COSENZA C’è un lavandino al centro della chiusura della campagna elettorale di Enzo Paolini. Un lavandino e la dignità di una famiglia che abita nelle case minime, una storia che è la metafora potente degli anni di amministrazione Occhiuto. Un lavandino che gli operai del Comune hanno portato via tre anni fa perché rotto e che non hanno mai sostituito. Così nella nostra città è potuto succedere che mille luminarie siano state accese, ma che quella famiglia sia rimasta senza lavandino. Paolini racconta questa storia alla sua gente, davanti al sottosegretario Zanetti, nuovamente a Cosenza per sostenerlo nell’ultimissima parte di questa campagna elettorale, e davanti a Pino e Katya Gentile, seduti in prima fila e per lui diventa la rappresentazione di una amministrazione troppo attenta all’effimero e ad accontentare ditte amiche, ma del tutto distratta rispetto ai bisogni reali delle persone normali, «mentre noi compreremo le luminarie solo quando l’ultima famiglia avrà riconquistato la sua dignità».

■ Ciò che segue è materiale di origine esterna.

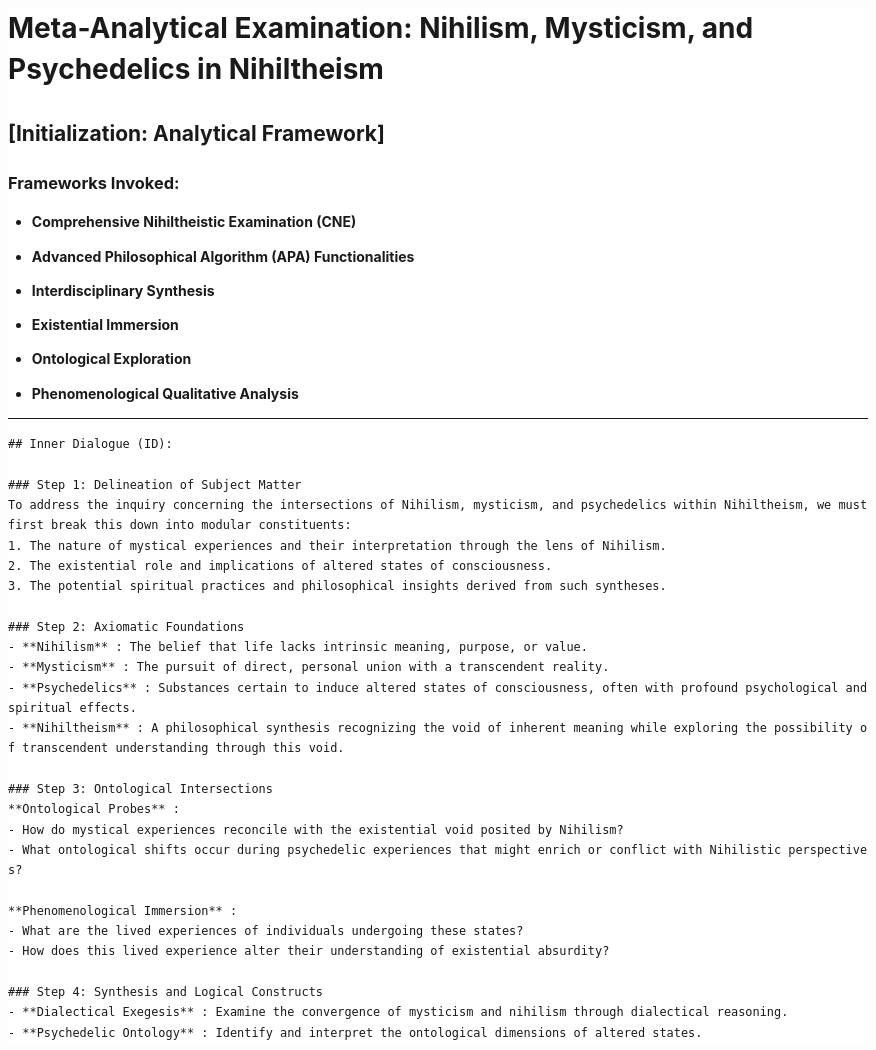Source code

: # **Meta-Analytical Examination: Nihilism, Mysticism, and Psychedelics in Nihiltheism**

## **[Initialization: Analytical Framework]**

### **Frameworks Invoked:**

- **Comprehensive Nihiltheistic Examination (CNE)**

- **Advanced Philosophical Algorithm (APA) Functionalities**

- **Interdisciplinary Synthesis**

- **Existential Immersion**

- **Ontological Exploration**

- **Phenomenological Qualitative Analysis**

* * *

    ## Inner Dialogue (ID):
    
    ### Step 1: Delineation of Subject Matter
    To address the inquiry concerning the intersections of Nihilism, mysticism, and psychedelics within Nihiltheism, we must first break this down into modular constituents:
    1. The nature of mystical experiences and their interpretation through the lens of Nihilism.
    2. The existential role and implications of altered states of consciousness.
    3. The potential spiritual practices and philosophical insights derived from such syntheses.
    
    ### Step 2: Axiomatic Foundations
    - **Nihilism** : The belief that life lacks intrinsic meaning, purpose, or value.
    - **Mysticism** : The pursuit of direct, personal union with a transcendent reality.
    - **Psychedelics** : Substances certain to induce altered states of consciousness, often with profound psychological and spiritual effects.
    - **Nihiltheism** : A philosophical synthesis recognizing the void of inherent meaning while exploring the possibility of transcendent understanding through this void.
    
    ### Step 3: Ontological Intersections
    **Ontological Probes** :
    - How do mystical experiences reconcile with the existential void posited by Nihilism?
    - What ontological shifts occur during psychedelic experiences that might enrich or conflict with Nihilistic perspectives?
    
    **Phenomenological Immersion** : 
    - What are the lived experiences of individuals undergoing these states?
    - How does this lived experience alter their understanding of existential absurdity?
    
    ### Step 4: Synthesis and Logical Constructs
    - **Dialectical Exegesis** : Examine the convergence of mysticism and nihilism through dialectical reasoning.
    - **Psychedelic Ontology** : Identify and interpret the ontological dimensions of altered states.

Paolini propone il capovolgimento del paradigma che ha governato la città in questi anni, con l’immateriale ad affascinare e i quartieri periferici lasciati nel degrado, «con le determine fatte nel cuore della notte e il denaro pubblico speso per cambiare lampadine, le piste ciclabili fuori norma e i bisogni della gente disattesi». È lunga la lista delle accuse rivolte agli anni di Occhiuto, compresa la «deportazione a pagamento dei cittadini rom», la doppia velocità dell’amministrazione, «lentissima nel fare cose concrete per la città, ma super veloce nel pagare le ditte amiche», oppure «attenta all’apparenza, ma assente quando c’era da trovare i soldi per la benzina dei pulmini per i bambini disabili». Ma la chiusura di una campagna elettorale è anche l’occasione per presentare ancora una volta la propria idea di città. Che Paolini immagina «inclusiva, attenta alle persone, capace di ascolto», e costruita attorno a tre simboli, capaci di evocare il mutamento: «portare l’ufficio del sindaco nel centro storico, nella Casa delle culture, dotare di ascensore le case popolari dove ci siano cittadini con disabilità e levare i tornelli all’ingresso di palazzo dei Bruzi, per dare libero acceso ai cittadini agli uffici». E poi ancora, ridare senso alla città vecchia, «restaurando i palazzi», restituire dignità alle cooperative di tipo B, «dando più ore di lavoro» e assumendo chi ha avuto problemi con la giustizia, «perché come insegnavano Gramsci e Mancini, solo il lavoro è autentico strumento di riscatto sociale». E dopo il programma, lo sguardo del candidato si è rivolto al Pd, perché Paolini non riesce a dimenticare l’occasione persa delle primarie, le scelte verticistiche e d’apparato, le compagnie di cui si circonda Guccione, che si presenta accanto a Verdini, e al candidato del Pd Paolini manda a dire che «l’onestà non si certifica davanti al notaio».
Nella piazza che lo ascolta c’è un pezzo di sinistra, ma non solo e Paolini lo sa bene, per questo evoca un pantheon ideale vasto e tuttavia coerente, che va dal cattolicesimo popolare, alla cultura liberale, passando ovviamente per quella libertaria e approdare ala tensione socialista e riformista, «tutte anime presenti in vario modo nelle liste che mi sostengono». E non poteva mancare la suggestione emotiva, mossa dalla sapiente citazione di pochi versi di Alfred Tennyson, come spinta ad andare oltre l’orizzonte e galvanizzare le truppe. Da questa sera dopo l’orgia di concerti, dovrebbe essere silenzio, poi parleranno solo i cittadini.